Instructions to follow: Line by line, the entries below are to be reproduced unaltered.

Named joint coordinates:
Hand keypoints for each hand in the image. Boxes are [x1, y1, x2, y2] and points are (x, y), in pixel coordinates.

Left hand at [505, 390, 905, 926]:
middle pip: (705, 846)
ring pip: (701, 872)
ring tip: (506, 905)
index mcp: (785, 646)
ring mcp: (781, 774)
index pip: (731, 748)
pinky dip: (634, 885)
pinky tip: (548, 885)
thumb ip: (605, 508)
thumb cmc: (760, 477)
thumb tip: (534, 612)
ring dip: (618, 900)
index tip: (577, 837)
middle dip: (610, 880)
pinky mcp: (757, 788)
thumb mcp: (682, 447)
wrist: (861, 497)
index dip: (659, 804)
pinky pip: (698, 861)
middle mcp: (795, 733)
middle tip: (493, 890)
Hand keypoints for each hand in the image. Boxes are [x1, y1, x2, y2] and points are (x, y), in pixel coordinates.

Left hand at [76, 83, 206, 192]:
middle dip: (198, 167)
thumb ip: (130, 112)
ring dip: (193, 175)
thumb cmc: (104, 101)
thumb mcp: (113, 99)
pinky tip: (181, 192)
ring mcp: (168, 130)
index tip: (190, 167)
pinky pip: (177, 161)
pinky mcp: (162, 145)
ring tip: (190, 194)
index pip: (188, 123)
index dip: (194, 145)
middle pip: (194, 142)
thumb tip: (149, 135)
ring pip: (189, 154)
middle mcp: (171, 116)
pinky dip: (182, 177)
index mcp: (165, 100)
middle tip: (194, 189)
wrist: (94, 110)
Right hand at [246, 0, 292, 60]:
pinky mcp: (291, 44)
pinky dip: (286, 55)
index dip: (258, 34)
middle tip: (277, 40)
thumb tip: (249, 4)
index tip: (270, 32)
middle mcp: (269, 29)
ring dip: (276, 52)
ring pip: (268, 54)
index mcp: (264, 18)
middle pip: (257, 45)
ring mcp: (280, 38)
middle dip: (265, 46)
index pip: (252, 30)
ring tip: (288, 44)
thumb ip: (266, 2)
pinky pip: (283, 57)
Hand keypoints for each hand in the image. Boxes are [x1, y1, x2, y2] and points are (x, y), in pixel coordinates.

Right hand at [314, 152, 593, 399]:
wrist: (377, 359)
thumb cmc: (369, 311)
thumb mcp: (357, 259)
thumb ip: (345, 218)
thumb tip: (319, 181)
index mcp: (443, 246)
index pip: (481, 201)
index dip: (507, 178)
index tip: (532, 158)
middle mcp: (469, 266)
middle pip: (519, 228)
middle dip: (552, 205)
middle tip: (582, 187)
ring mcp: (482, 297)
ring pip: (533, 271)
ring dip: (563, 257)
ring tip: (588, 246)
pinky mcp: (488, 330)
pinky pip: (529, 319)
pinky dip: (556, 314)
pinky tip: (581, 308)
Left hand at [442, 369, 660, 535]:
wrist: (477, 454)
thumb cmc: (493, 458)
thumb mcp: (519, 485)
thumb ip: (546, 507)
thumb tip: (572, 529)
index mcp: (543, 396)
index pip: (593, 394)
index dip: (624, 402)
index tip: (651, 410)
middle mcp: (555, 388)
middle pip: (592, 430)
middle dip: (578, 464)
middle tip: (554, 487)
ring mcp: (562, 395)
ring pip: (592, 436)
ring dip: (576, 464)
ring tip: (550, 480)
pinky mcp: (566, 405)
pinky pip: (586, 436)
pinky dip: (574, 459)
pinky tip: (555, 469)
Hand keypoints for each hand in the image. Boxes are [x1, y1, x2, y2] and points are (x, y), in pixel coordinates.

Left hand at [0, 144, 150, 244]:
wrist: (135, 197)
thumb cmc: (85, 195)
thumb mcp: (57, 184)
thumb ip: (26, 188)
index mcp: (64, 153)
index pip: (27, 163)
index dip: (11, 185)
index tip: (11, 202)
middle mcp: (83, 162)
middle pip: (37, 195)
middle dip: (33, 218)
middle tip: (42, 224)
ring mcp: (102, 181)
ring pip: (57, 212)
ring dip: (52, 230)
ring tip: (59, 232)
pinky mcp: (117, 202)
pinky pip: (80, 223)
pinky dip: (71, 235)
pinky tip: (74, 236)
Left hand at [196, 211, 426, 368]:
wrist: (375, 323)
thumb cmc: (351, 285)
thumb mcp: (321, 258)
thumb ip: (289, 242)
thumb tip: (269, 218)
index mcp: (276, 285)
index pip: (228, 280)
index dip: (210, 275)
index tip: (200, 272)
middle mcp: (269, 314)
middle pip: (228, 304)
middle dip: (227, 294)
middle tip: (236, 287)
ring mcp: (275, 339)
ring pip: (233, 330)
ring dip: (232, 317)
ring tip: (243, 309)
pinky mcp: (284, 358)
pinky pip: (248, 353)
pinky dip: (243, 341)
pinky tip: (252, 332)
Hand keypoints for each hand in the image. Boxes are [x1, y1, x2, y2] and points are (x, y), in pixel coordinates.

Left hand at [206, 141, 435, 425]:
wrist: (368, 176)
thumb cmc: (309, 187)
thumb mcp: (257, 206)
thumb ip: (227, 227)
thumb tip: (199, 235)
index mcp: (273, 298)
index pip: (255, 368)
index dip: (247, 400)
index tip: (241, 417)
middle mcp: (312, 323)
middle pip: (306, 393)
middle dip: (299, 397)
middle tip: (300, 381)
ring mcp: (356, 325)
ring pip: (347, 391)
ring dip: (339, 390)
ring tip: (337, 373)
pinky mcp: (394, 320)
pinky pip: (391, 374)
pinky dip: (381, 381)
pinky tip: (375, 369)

Answer box:
Hand keypoints for each hand in the image. Boxes are [x1, y1, x2, y2] and points are (x, y), in pixel coordinates.

Left hand at [505, 390, 905, 926]:
middle pip: (705, 846)
ring pip: (701, 872)
ring tip: (506, 905)
index mcp: (785, 646)
ring mcp: (781, 774)
index pip: (731, 748)
pinky dip: (634, 885)
pinky tip: (548, 885)
thumb ip: (605, 508)
thumb cmc: (760, 477)
thumb tip: (534, 612)
ring dip: (618, 900)
index tip: (577, 837)
middle dip: (610, 880)
pinky mcp: (757, 788)
thumb mcp: (682, 447)
wrist: (861, 497)
index dip: (659, 804)
pinky pip: (698, 861)
middle mcp: (795, 733)
middle tip: (493, 890)
Hand keypoints for each hand in the image. Boxes are [x1, y1, x2, y2] and points are (x, y), in pixel coordinates.

Left hand at [76, 83, 206, 192]:
middle dip: (198, 167)
thumb ip: (130, 112)
ring dip: (193, 175)
thumb cmc: (104, 101)
thumb mcp: (113, 99)
pinky tip: (181, 192)
ring mcp: (168, 130)
index tip: (190, 167)
pinky pip: (177, 161)
pinky mcp: (162, 145)
ring tip: (190, 194)
index pip: (188, 123)
index dip: (194, 145)
middle pip: (194, 142)
thumb tip: (149, 135)
ring pip: (189, 154)
middle mcp: (171, 116)
pinky dip: (182, 177)
index mcp: (165, 100)
middle tip: (194, 189)
wrist: (94, 110)
Right hand at [246, 0, 292, 60]:
pinky mcp: (291, 44)
pinky dip: (286, 55)
index dip: (258, 34)
middle tip: (277, 40)
thumb tip: (249, 4)
index tip: (270, 32)
middle mcp: (269, 29)
ring dip: (276, 52)
ring pip: (268, 54)
index mcp: (264, 18)
middle pip: (257, 45)
ring mcp: (280, 38)
middle dip: (265, 46)
index pip: (252, 30)
ring tip: (288, 44)
thumb ip: (266, 2)
pinky pip: (283, 57)
Hand keypoints for each hand in the image. Boxes are [x1, y1, x2, y2] and points are (x, y), in pixel coordinates.

Right hand at [314, 152, 593, 399]:
wrist: (377, 359)
thumb cmc: (369, 311)
thumb mcp: (357, 259)
thumb ip: (345, 218)
thumb tip: (319, 181)
index mcp: (443, 246)
index pip: (481, 201)
index dip: (507, 178)
index tip: (532, 158)
middle mcp: (469, 266)
middle pip: (519, 228)
middle dip: (552, 205)
middle tip: (582, 187)
ring mcp: (482, 297)
ring pip: (533, 271)
ring dip: (563, 257)
ring tip: (588, 246)
pinky mcp: (488, 330)
pinky pip: (529, 319)
pinky dip: (556, 314)
pinky tip: (581, 308)
Left hand at [442, 369, 660, 535]:
wrist: (477, 454)
thumb cmc: (493, 458)
thumb mcp: (519, 485)
thumb ip: (546, 507)
thumb tip: (572, 529)
index mcp: (543, 396)
index pip: (593, 394)
index dip: (624, 402)
index tip: (651, 410)
middle mcp: (555, 388)
middle pip: (592, 430)
middle dip: (578, 464)
middle tip: (554, 487)
ring mcp: (562, 395)
ring pip: (592, 436)
ring dip: (576, 464)
ring tip: (550, 480)
pinky mcp: (566, 405)
pinky pip: (586, 436)
pinky dip: (574, 459)
pinky tip: (555, 469)
Hand keypoints for each hand in the image. Boxes are [x1, y1, x2, y2] and points are (x, y), in pixel coordinates.

Left hand at [0, 144, 150, 244]:
wrist: (135, 197)
thumb cmc: (85, 195)
thumb mcp: (57, 184)
thumb ip: (26, 188)
index mcp: (64, 153)
index pip: (27, 163)
index dip: (11, 185)
index tip: (11, 202)
middle mcp: (83, 162)
middle pip: (37, 195)
middle dip: (33, 218)
middle tip: (42, 224)
ring mcp: (102, 181)
ring pip: (57, 212)
ring dip: (52, 230)
ring tip: (59, 232)
pinky mcp: (117, 202)
pinky pip: (80, 223)
pinky dip: (71, 235)
pinky tip: (74, 236)
Left hand at [196, 211, 426, 368]:
wrist: (375, 323)
thumb cmc: (351, 285)
thumb mcp: (321, 258)
thumb ip: (289, 242)
thumb tip: (269, 218)
index mcp: (276, 285)
index pip: (228, 280)
index dip: (210, 275)
index tip: (200, 272)
middle mcp: (269, 314)
middle pip: (228, 304)
middle dip: (227, 294)
middle tip: (236, 287)
ring mcp: (275, 339)
ring pip: (233, 330)
ring dip: (232, 317)
ring tip: (243, 309)
pinky mcp: (284, 358)
pinky pip: (248, 353)
pinky dip: (243, 341)
pinky tip: (252, 332)
Hand keypoints for each hand in the image. Boxes are [x1, y1, x2, y2] and points are (x, y), in pixel coordinates.

Left hand at [206, 141, 435, 425]:
wrist: (368, 176)
thumb cmc: (309, 187)
thumb mcp: (257, 206)
thumb ip: (227, 227)
thumb tip: (199, 235)
index mcp: (273, 298)
index pip: (255, 368)
index dip: (247, 400)
index tip: (241, 417)
middle mcp: (312, 323)
middle pip: (306, 393)
middle dip: (299, 397)
middle tip: (300, 381)
ring mcp: (356, 325)
ring pip: (347, 391)
ring dip: (339, 390)
ring tip: (337, 373)
pinky mcp: (394, 320)
pinky pip: (391, 374)
pinky dip: (381, 381)
pinky tip: (375, 369)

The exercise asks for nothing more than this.